Substantively, the proposal was that nonlocal adjectives have quantificational determiner denotations, trigger raising of the NP in which they occur, stranding the determiner, and sometimes require properties of kinds as their arguments. This isn’t a general theory of all nonlocal readings, naturally. That would be far too ambitious for any single paper. But it has the shape of a general theory, and my hope is that further research will be able to fill in the gaps in a similar spirit.

From the broader cognitive perspective, though, one of the larger lessons is the balance between the explanatory burden on the ontology and on the structural machinery. For average, for example, one might have gone in the direction of recognizing ‘average Americans’ as actual, if very abstract, objects in the model, ‘fictive persons’. For occasional, I followed Gehrke and McNally (2010, 2015) in placing a great deal of explanatory weight on the notion of kinds, if perhaps not quite so much weight as they have.

On the other hand, structural components played a crucial role.
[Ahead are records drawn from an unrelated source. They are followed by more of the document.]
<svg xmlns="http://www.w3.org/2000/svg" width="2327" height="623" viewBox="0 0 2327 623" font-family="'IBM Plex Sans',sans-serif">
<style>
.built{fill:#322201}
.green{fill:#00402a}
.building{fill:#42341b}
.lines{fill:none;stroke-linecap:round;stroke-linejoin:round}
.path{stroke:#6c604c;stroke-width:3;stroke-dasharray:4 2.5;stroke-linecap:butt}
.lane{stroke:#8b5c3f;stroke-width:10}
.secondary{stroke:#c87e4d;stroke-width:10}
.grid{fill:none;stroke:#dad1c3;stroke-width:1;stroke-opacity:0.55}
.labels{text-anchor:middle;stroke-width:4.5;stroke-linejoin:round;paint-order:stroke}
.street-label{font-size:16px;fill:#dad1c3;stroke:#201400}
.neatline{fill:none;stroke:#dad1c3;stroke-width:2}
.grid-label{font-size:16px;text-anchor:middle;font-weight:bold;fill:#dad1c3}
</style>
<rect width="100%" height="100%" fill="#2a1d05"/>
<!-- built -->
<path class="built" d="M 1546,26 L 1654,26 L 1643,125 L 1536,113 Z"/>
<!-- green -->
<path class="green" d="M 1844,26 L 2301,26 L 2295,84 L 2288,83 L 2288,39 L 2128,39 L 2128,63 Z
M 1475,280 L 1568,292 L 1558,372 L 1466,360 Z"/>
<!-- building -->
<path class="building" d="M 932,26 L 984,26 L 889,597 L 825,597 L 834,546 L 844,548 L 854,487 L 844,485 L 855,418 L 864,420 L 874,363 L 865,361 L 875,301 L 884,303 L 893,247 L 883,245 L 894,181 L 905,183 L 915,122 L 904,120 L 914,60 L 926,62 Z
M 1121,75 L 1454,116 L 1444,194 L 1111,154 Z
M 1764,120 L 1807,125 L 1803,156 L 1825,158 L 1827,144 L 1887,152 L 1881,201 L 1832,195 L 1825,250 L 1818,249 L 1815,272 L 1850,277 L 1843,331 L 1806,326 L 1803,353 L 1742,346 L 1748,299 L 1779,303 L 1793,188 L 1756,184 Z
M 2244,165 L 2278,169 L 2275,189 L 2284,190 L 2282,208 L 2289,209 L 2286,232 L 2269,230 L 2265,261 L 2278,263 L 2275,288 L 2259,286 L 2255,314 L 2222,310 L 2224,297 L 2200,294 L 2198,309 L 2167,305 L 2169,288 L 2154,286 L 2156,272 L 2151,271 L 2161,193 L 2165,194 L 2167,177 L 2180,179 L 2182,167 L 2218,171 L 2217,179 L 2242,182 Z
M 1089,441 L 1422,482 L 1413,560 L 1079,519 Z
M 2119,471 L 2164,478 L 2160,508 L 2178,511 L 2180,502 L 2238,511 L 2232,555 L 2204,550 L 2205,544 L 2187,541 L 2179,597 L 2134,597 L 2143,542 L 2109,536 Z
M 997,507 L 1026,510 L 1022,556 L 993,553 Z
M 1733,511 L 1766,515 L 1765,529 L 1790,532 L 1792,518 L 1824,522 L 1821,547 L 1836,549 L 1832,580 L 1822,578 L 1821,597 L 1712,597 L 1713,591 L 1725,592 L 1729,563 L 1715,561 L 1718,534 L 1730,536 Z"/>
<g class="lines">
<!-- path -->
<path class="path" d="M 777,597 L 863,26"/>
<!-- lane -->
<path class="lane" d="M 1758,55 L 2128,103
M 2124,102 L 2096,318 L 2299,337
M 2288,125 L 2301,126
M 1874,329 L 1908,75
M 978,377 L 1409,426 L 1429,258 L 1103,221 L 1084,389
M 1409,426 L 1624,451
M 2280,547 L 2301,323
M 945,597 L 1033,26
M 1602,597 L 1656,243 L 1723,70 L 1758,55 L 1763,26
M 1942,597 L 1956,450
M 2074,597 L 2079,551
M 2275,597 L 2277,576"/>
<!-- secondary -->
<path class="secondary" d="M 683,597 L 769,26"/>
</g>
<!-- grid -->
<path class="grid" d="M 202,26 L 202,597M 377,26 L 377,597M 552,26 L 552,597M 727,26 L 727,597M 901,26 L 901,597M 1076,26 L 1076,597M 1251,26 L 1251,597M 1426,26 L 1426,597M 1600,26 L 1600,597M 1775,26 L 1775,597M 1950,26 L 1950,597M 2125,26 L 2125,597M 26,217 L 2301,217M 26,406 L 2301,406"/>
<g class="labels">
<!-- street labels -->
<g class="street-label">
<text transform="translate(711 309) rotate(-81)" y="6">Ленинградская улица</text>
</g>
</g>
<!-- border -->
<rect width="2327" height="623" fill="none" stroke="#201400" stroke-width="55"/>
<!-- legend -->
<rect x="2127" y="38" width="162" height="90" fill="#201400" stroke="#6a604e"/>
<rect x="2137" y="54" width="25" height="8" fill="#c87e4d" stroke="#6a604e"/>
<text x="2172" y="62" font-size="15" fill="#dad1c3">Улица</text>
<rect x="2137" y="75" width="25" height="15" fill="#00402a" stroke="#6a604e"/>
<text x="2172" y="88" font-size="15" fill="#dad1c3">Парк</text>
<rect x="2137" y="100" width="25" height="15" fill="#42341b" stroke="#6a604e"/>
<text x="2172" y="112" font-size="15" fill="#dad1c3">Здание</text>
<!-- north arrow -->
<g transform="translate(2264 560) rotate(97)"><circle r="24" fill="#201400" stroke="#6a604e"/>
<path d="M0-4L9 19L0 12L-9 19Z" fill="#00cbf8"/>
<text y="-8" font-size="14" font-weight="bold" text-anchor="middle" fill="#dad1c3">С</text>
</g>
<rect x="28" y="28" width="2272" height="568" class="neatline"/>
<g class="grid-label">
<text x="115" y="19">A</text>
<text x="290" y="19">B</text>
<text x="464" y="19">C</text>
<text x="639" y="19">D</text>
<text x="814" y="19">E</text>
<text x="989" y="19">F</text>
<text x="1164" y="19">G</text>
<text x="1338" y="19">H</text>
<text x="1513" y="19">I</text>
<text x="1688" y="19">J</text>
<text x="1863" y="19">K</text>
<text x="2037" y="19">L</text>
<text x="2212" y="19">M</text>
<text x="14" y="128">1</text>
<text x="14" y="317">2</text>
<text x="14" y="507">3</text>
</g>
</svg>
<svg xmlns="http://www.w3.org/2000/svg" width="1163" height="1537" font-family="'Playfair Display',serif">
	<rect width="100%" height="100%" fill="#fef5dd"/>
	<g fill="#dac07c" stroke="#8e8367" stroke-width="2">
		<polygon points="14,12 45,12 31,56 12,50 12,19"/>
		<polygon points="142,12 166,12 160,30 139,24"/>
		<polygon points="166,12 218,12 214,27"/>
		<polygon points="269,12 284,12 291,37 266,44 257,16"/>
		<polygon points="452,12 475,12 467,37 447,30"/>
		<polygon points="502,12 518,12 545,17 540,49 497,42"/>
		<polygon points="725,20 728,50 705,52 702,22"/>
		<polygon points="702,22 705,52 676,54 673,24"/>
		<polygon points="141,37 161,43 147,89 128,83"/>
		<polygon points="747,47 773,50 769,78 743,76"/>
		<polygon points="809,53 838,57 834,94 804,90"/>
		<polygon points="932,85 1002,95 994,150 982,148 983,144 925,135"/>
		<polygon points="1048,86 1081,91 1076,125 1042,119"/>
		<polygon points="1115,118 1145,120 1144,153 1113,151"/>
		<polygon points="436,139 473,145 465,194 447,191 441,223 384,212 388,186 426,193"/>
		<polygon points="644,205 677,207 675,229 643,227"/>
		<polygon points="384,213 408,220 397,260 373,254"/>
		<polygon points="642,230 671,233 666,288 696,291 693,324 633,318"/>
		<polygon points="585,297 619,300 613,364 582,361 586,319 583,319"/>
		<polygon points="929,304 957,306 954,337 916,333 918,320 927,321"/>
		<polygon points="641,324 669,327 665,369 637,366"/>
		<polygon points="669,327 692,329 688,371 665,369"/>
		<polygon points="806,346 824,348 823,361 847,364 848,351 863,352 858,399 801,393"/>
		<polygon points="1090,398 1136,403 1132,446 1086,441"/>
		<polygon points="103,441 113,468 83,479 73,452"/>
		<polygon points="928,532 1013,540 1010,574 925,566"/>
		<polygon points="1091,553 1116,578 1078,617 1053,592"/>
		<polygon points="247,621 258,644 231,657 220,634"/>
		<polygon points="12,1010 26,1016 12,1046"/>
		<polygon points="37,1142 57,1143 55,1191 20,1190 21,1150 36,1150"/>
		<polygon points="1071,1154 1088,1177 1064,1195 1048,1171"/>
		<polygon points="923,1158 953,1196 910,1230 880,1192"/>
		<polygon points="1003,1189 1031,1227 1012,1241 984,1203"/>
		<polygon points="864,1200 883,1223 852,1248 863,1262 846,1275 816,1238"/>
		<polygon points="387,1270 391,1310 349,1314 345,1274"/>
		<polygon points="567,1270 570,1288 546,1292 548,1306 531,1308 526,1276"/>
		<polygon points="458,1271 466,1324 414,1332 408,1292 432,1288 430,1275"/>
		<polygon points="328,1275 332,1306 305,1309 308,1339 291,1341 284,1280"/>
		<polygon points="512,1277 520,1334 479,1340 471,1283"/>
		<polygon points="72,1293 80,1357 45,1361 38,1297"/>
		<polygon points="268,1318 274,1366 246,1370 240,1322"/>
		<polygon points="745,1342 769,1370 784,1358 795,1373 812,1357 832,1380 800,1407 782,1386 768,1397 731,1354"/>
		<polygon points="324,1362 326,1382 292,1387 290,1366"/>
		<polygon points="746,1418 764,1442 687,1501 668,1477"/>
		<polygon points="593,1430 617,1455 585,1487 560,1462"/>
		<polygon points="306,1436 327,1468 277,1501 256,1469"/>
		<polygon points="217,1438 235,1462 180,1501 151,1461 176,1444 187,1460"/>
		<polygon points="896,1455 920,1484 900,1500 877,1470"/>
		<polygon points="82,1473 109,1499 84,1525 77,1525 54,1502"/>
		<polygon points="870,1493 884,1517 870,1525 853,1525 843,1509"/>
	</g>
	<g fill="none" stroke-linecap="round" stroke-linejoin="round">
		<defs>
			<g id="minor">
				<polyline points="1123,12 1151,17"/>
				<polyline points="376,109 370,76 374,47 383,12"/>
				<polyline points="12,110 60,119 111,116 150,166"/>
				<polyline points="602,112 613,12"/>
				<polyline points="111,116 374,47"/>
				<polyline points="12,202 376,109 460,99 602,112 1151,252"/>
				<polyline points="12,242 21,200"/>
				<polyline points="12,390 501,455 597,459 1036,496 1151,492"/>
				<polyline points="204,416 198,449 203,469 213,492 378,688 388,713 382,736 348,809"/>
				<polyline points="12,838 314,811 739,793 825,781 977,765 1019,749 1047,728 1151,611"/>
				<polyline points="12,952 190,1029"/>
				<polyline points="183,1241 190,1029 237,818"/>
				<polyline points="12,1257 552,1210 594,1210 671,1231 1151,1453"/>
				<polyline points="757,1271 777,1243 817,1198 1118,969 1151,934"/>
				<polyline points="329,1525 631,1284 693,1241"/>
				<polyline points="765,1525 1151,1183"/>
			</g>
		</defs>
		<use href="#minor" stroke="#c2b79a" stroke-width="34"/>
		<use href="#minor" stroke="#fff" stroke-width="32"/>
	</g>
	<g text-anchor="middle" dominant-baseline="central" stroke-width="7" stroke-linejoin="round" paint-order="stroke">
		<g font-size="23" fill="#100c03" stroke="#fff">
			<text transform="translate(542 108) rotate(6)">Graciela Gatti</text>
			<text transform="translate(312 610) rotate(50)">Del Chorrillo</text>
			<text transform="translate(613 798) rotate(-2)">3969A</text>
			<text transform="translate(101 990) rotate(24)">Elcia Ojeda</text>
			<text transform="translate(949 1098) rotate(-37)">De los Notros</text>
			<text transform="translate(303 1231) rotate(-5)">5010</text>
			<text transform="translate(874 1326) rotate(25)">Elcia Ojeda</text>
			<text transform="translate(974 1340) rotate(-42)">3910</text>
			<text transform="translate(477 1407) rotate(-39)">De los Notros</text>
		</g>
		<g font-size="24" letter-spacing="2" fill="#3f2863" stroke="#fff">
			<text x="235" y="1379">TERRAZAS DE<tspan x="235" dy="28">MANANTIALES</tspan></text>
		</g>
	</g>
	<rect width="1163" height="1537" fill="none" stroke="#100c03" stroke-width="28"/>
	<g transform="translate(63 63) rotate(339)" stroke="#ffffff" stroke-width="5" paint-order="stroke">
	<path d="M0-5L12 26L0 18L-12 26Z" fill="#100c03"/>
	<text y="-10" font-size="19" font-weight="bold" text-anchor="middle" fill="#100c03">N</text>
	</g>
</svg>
For average, one could go so far as Kennedy and Stanley (2009) do, and invoke quite high-powered syntactic and semantic machinery to twist the tree into the shape we require. For occasional, Larson (1999), Zimmermann (2000) and others provide a path that also requires quite a bit of syntactic machinery.

It is misguided, I think, to ask where we wind up in each respect: how much compositional structure do we need, how much metaphysics, and what the right balance is. Rather, we should recognize that there may be some explanatory trade-offs, but that inevitably, we will need a bit of both modes of explanation—and it is up to language to tell us how much we need of either.